2013 was, overall, a positive year for me. My relationships with Ember and Catalyst are both in a better place, and the relationship between the three of us, though still budding, shows lots of promise.
I think of it as us having good synergy. You can match us up in any way (Me and Ember, Me and Catalyst, Ember and Catalyst, Me and Ember and Catalyst) and end up with a connection that is generally positive, and fun, that benefits all involved. This is not to say that we are the best combination of people ever, but just that I think there is inherent good in our bonds.
I’ve been, as usual when I’m around my family, contemplating coming out again. I struggle a lot with figuring out how to defend my choice to be in this relationship configuration, but it also frustrates me that this is something I have to defend. When I think about the things that the three of us struggle with, our most difficult problems are the result of societal norms. It is not our unusual relationships, but simply the fact that they are unusual that causes us stress. When we’re just going about life in our own weird little bubble, we’re remarkably content. There’s the occasional friction that’s not much more intense than the friction in any other close relationship, and we’re becoming pretty good at talking those things out together. The problems that cause us the most distress, center around the lack of social recognition and acceptance that comes along with polyamory.
And so that’s what I remind myself, when I start to wonder if this is all doomed, and if we’re just being naive to think that this could work. When I start to think that this is too complicated and difficult, it’s because I have forgotten that this seems so impossibly hard for the simple reason that we are not doing what society expects us to do. Yes there’s things like us living in different cities, but we know how to fix that.
In coming out, I won’t get what I really want.
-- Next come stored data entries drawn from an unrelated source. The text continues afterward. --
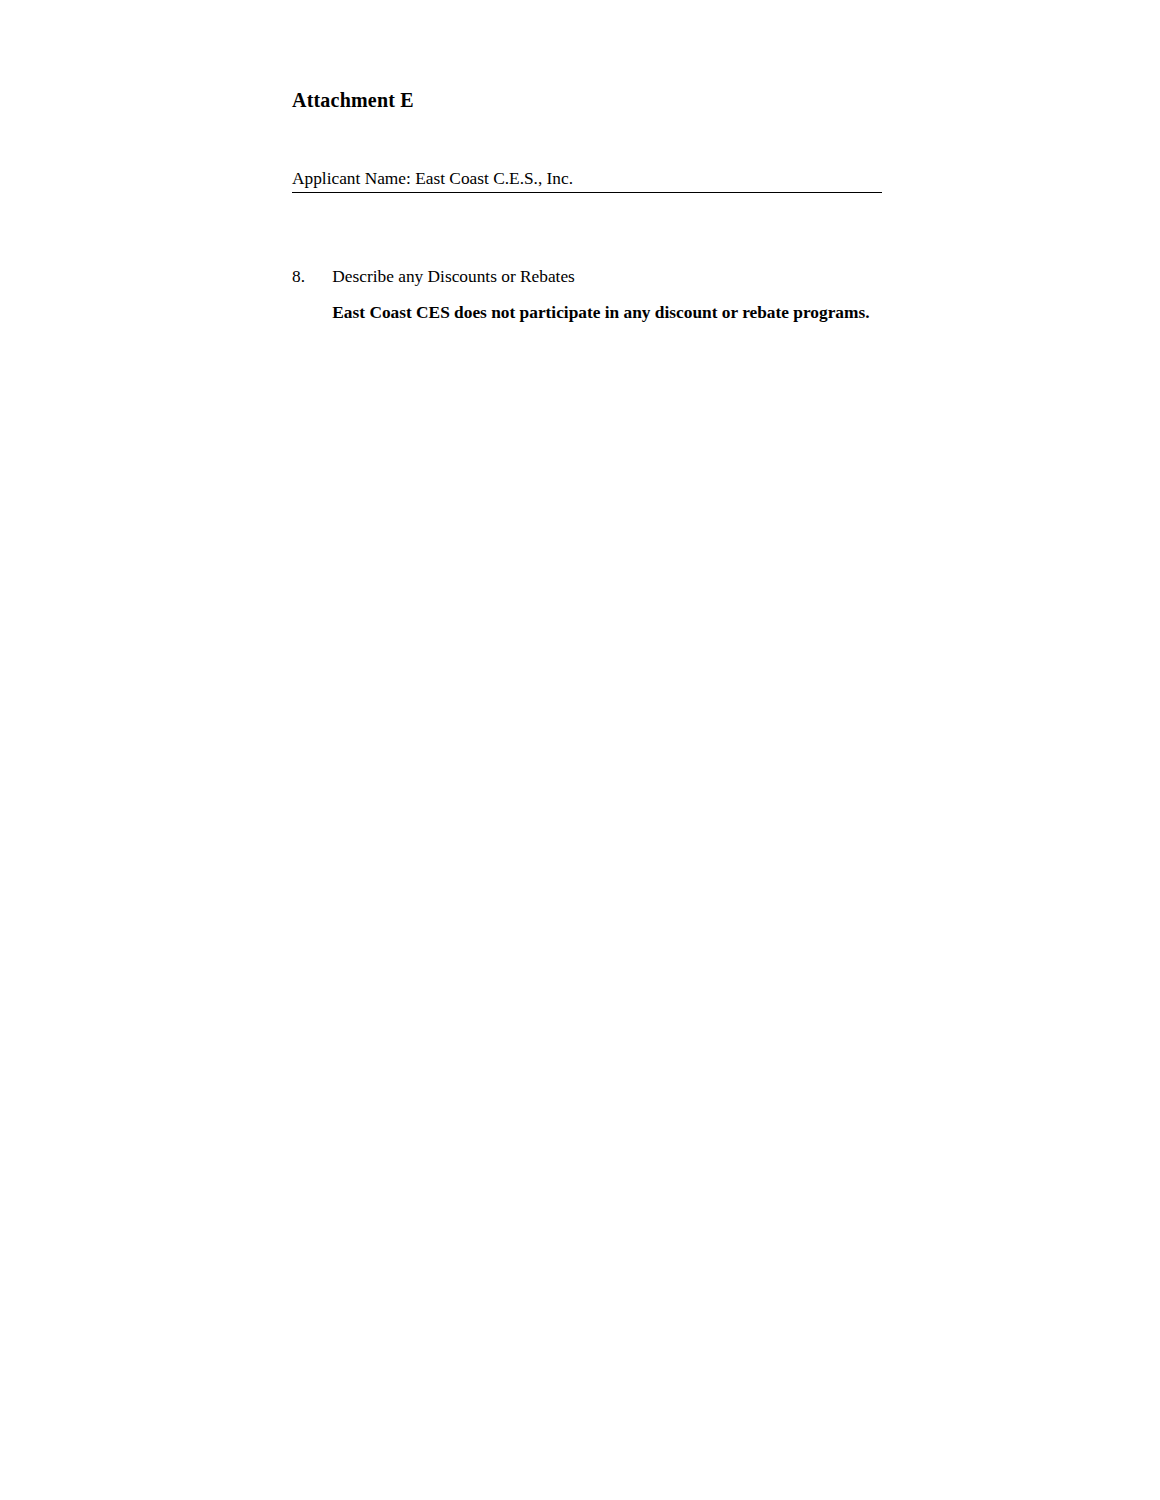Attachment E
Applicant Name: East Coast C.E.S., Inc.
8. Describe any Discounts or Rebates
East Coast CES does not participate in any discount or rebate programs.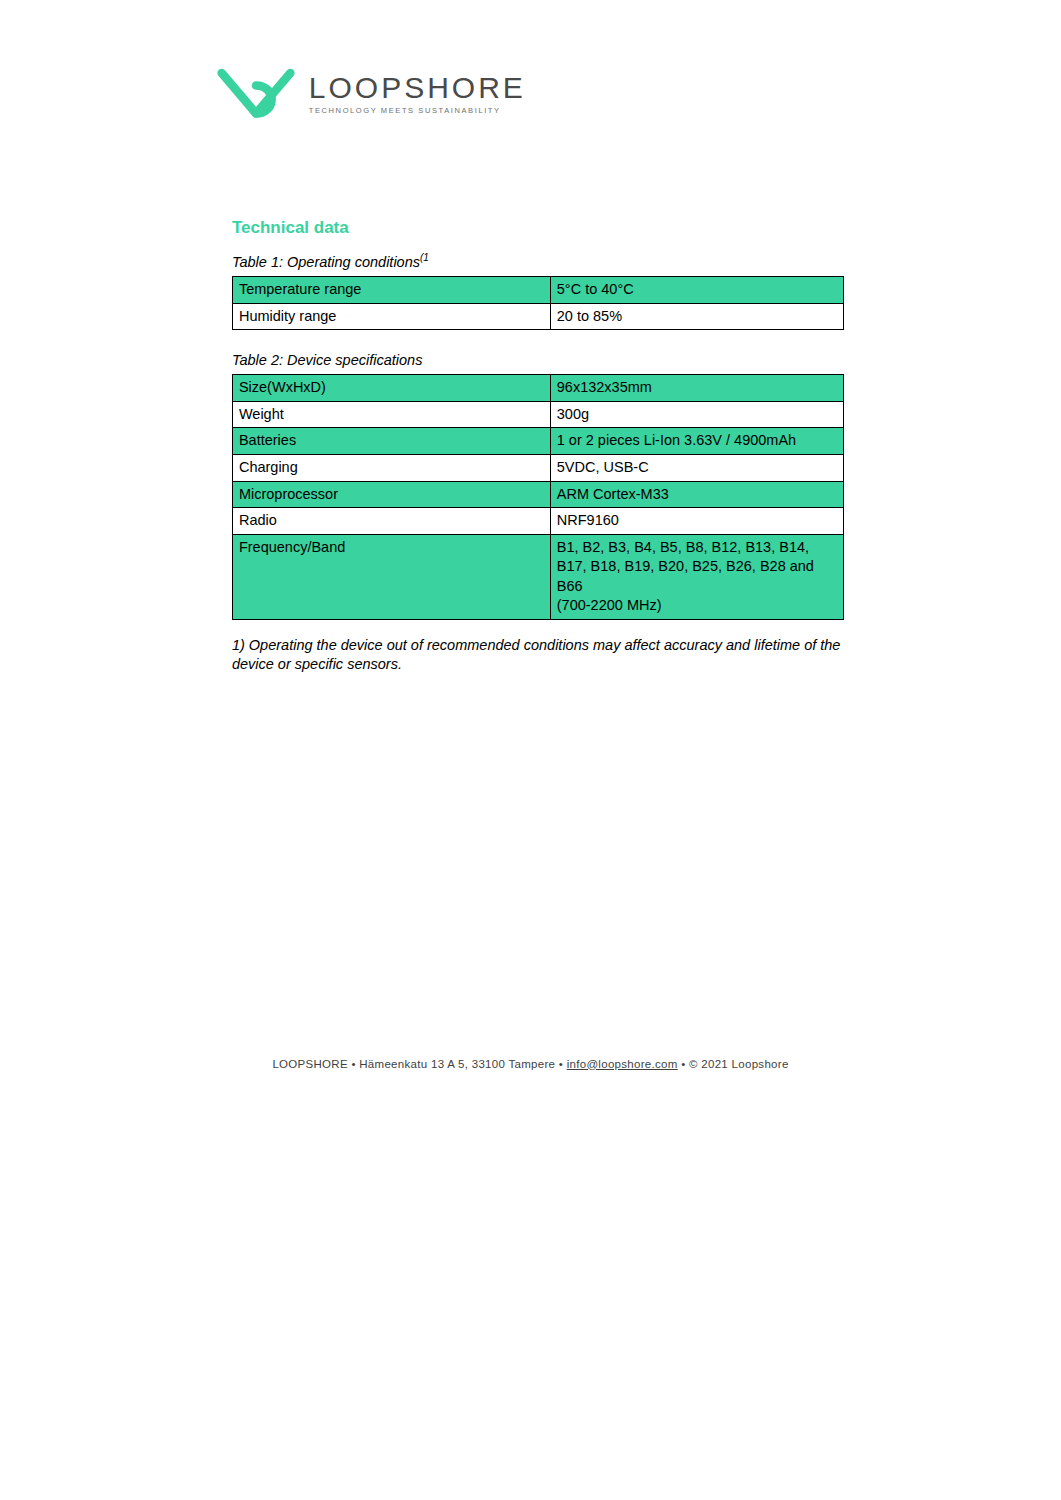LOOPSHORE
TECHNOLOGY MEETS SUSTAINABILITY
Technical data
Table 1: Operating conditions(1
| Temperature range | 5°C to 40°C |
| Humidity range | 20 to 85% |
Table 2: Device specifications
| Size(WxHxD) | 96x132x35mm |
| Weight | 300g |
| Batteries | 1 or 2 pieces Li-Ion 3.63V / 4900mAh |
| Charging | 5VDC, USB-C |
| Microprocessor | ARM Cortex-M33 |
| Radio | NRF9160 |
| Frequency/Band | B1, B2, B3, B4, B5, B8, B12, B13, B14, B17, B18, B19, B20, B25, B26, B28 and B66 (700-2200 MHz) |
1) Operating the device out of recommended conditions may affect accuracy and lifetime of the device or specific sensors.
LOOPSHORE • Hämeenkatu 13 A 5, 33100 Tampere • info@loopshore.com • © 2021 Loopshore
What I really want is for my family to embrace Catalyst and Ember. For them to be happy to see them, to be glad that I have two men who love, adore, respect and support me. Two men who constantly challenge me to be better, but are there to comfort me when I don’t succeed. I want my family to ask how they’re doing, to tell me they hope they’ll be coming along to the next family gathering. I want my family to consider them family, because that’s what they are to me.
What will really happen when I come out? I’m not sure. I know that first there will be disapproval, and lectures and pleas to reconsider. But what comes after that? Will something else come after that? But I don’t think I can keep living like this, delicately keeping such significant parts of my life separate from each other.
I don’t want to choose between my loves and my family, and I hope that 2014 is not the year I have to make that choice. I hope that no year is.